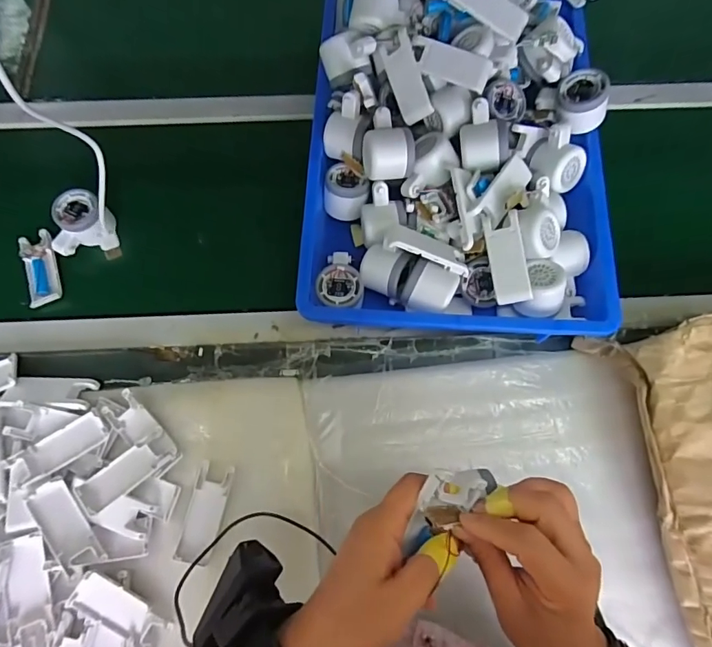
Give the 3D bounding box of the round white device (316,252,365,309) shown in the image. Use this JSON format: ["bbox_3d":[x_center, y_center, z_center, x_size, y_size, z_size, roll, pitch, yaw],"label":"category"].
[{"bbox_3d":[-0.019,-0.048,0.575,0.055,0.049,0.078,2,73,1],"label":"round white device"}]

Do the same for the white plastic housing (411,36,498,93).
[{"bbox_3d":[0.116,-0.315,0.561,0.101,0.012,0.042,24,90,5],"label":"white plastic housing"}]

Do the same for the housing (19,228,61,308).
[{"bbox_3d":[-0.412,-0.072,0.601,0.039,0.013,0.102,-21,73,-9],"label":"housing"}]

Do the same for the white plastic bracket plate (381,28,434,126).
[{"bbox_3d":[0.062,-0.302,0.567,0.039,0.012,0.104,-16,99,29],"label":"white plastic bracket plate"}]

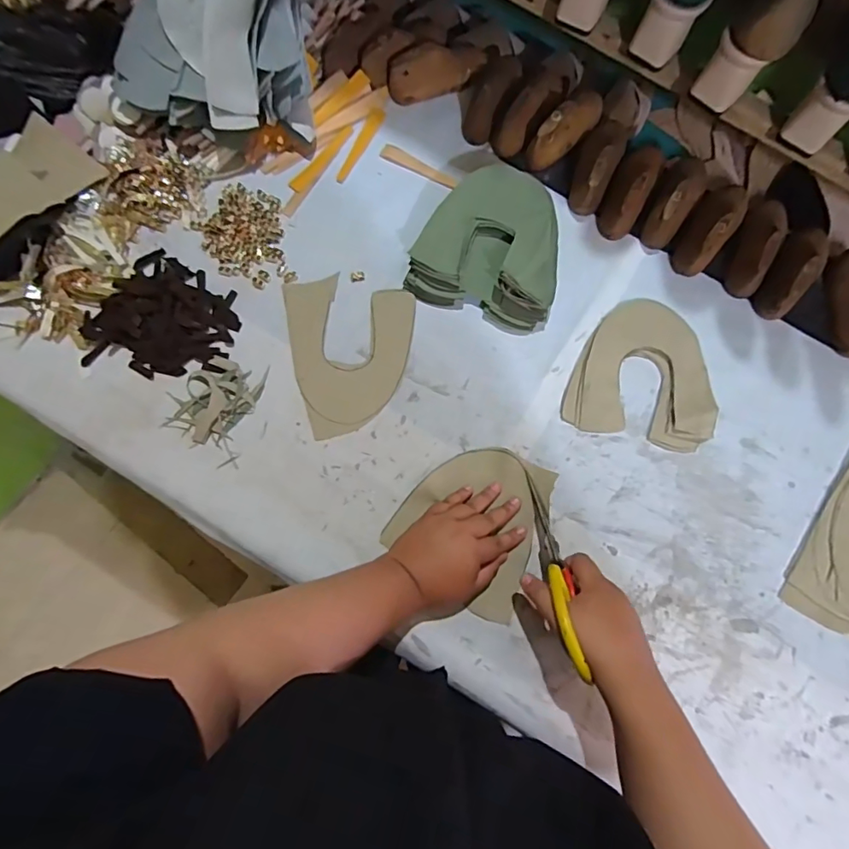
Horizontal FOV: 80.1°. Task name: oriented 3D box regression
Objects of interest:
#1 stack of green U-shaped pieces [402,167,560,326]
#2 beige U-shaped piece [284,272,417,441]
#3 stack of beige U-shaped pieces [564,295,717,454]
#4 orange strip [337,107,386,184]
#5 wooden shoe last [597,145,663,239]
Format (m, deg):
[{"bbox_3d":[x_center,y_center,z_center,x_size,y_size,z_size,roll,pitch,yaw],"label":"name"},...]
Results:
[{"bbox_3d":[0.083,-0.220,0.607,0.171,0.045,0.182,17,78,3],"label":"stack of green U-shaped pieces"},{"bbox_3d":[-0.080,-0.090,0.599,0.148,0.004,0.192,-12,78,-3],"label":"beige U-shaped piece"},{"bbox_3d":[0.264,-0.057,0.590,0.164,0.015,0.166,21,78,4],"label":"stack of beige U-shaped pieces"},{"bbox_3d":[-0.084,-0.367,0.665,0.020,0.004,0.117,25,81,5],"label":"orange strip"},{"bbox_3d":[0.258,-0.296,0.619,0.049,0.051,0.133,25,79,5],"label":"wooden shoe last"}]

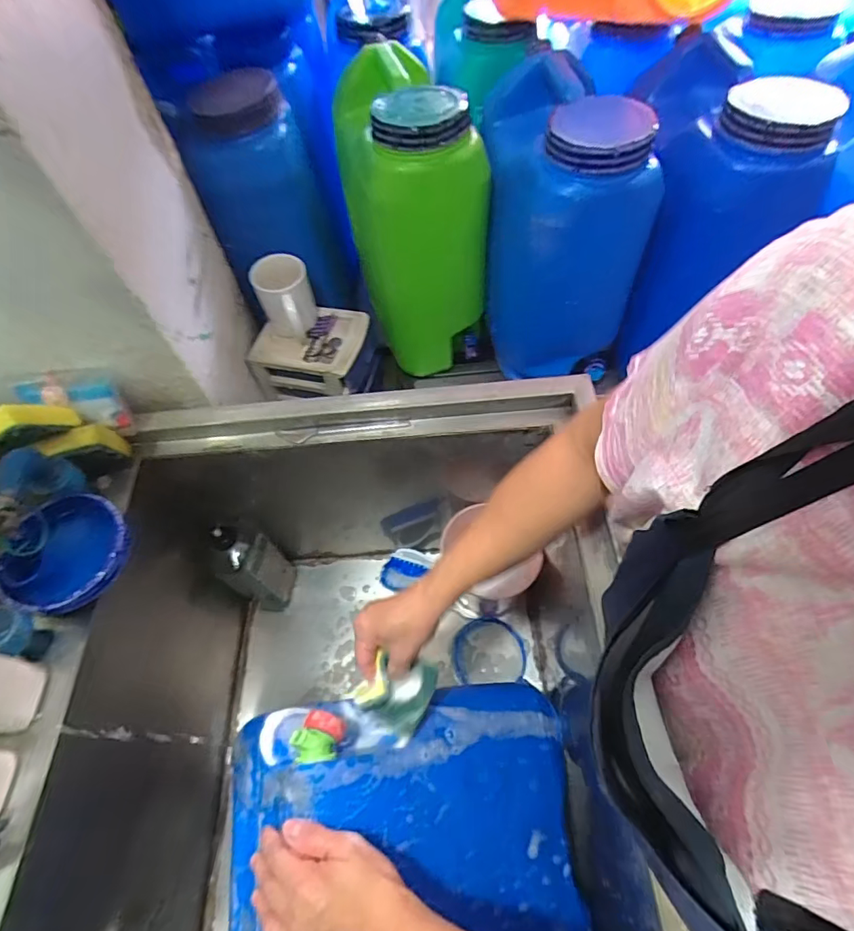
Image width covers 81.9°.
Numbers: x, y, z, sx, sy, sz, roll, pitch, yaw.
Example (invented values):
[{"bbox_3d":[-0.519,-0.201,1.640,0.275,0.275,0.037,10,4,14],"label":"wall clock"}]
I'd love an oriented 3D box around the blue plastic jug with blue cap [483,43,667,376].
[{"bbox_3d":[0.191,-0.306,0.709,0.188,0.331,0.157,-14,59,-4],"label":"blue plastic jug with blue cap"}]

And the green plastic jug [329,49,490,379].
[{"bbox_3d":[-0.025,-0.379,0.781,0.151,0.379,0.239,-18,59,-6],"label":"green plastic jug"}]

+ + +

Lines from the one containing "Image width covers 81.9°." through the last line of the records, both included, are the only ones to print, each exactly as it is.

# Expected answer
Image width covers 81.9°.
Numbers: x, y, z, sx, sy, sz, roll, pitch, yaw.
Example (invented values):
[{"bbox_3d":[-0.519,-0.201,1.640,0.275,0.275,0.037,10,4,14],"label":"wall clock"}]
I'd love an oriented 3D box around the blue plastic jug with blue cap [483,43,667,376].
[{"bbox_3d":[0.191,-0.306,0.709,0.188,0.331,0.157,-14,59,-4],"label":"blue plastic jug with blue cap"}]

And the green plastic jug [329,49,490,379].
[{"bbox_3d":[-0.025,-0.379,0.781,0.151,0.379,0.239,-18,59,-6],"label":"green plastic jug"}]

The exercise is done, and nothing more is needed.